At the Prep, Foley was among a group of students who would visit local nursing-home residents and take them to Mass, said Robert Sims, who has known Foley since he was 15 years old - when Foley asked Sims' sister on a date for a formal occasion.

Foley's first assignment was at Sacred Heart Church in Havertown, where he served as assistant pastor. He was the editor of the Catholic Standard and Times from 1970 to 1984, when he was named by Pope John Paul II as president of the Pontifical Council for Social Communications at the Vatican. That year, he was ordained an archbishop by the late Cardinal John Krol.

Sims, the founder of Wayne-based Sims Financial Services and a member of the Philadelphia Archdiocese's finance council, has watched his friend rise over the years through the church hierarchy. But Foley has never let the success go to his head. "He just works harder," Sims said.

When he took the position of president of the Pontifical Council for Social Communications, Foley moved into a tiny apartment. His predecessor, who lived above the office, was sick at the time, and Foley didn't want to make him move, Sims said.

Foley still lives in that apartment today.

"John's been living in this little, two-room apartment for 24 years!" Sims said. "That'll give you an idea of what kind of guy he is."

"You can needle John about anything. He just takes it - and gives it back to you, too," Sims said. "I'm very proud of that guy. We're very blessed to have him."
By blaring the words "SEEING RED" across its cover, the Daily lifted (and elevated) a Whispers headline... then again, on a personal note, to say that the paper's values and format have influenced the form of these pages more than almost anything else would barely scratch the surface of due credit.

Thanks to my Dad -- an employee of its parent company for almost three decades -- the Daily's newsroom was my J-school, the place where I first learned the craft and, with time, got to put the chops it imparted to the test.

Suffice it to say, between returning to the pages where my byline first appeared, and the opening line of the homily at a certain event in Alabama, it's been a humbling 24 hours.

* * *

Lastly, in other well-merited "Honors for Locals" news, congrats to Auxiliary Bishops Robert Maginnis and Joseph McFadden. To commemorate the diamond anniversary of the city's NFL franchise, both prelates made the Eagles' list of the "75 Greatest Living Philadelphians."

We would sing, "Fly, Bishops, Fly"... just not, please God, outside the diocesan boundaries.

Also included was the city's most-loved religious, Sister of Mercy Mary Scullion, foundress of Catholic Philly's culture of life crown jewel, Project H.O.M.E.

● Data excerpt

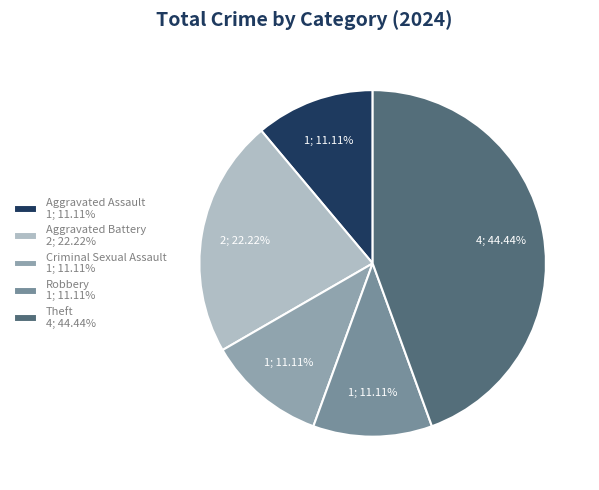

To the nearest percent, what is the average slice percentage?

20%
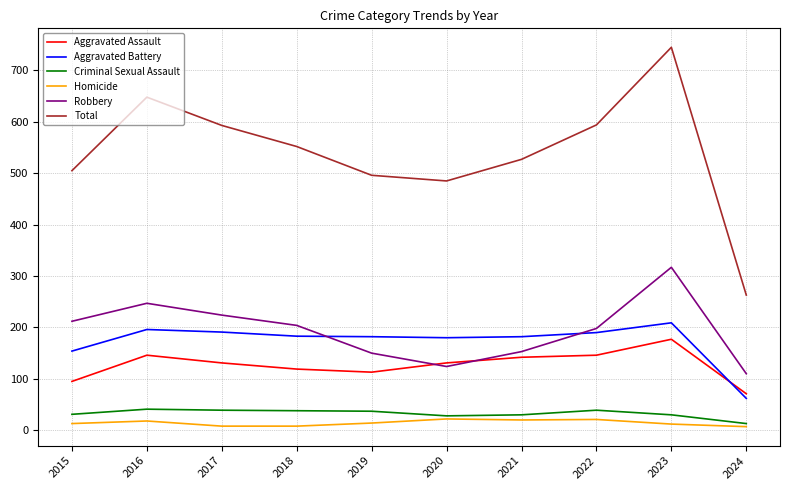

At how many categories does at least one series exceed 175?

10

● To do
• a. In the passage on Foley, what position was he named to by Pope John Paul II in 1984?
• b. Using the passage on Foley, explain why he moved into a tiny apartment when he became president of the Pontifical Council for Social Communications.
• c. Please transcribe the passage on Foley between "Sims, the founder" and "that apartment today.", inclusive.

● Task-by-task outputs
• a. President of the Pontifical Council for Social Communications at the Vatican.

• b. His predecessor, who lived above the office, was sick at the time. Foley didn't want to make him move, so he took the tiny apartment instead.

• c.
Sims, the founder of Wayne-based Sims Financial Services and a member of the Philadelphia Archdiocese's finance council, has watched his friend rise over the years through the church hierarchy. But Foley has never let the success go to his head. "He just works harder," Sims said.

When he took the position of president of the Pontifical Council for Social Communications, Foley moved into a tiny apartment. His predecessor, who lived above the office, was sick at the time, and Foley didn't want to make him move, Sims said.

Foley still lives in that apartment today.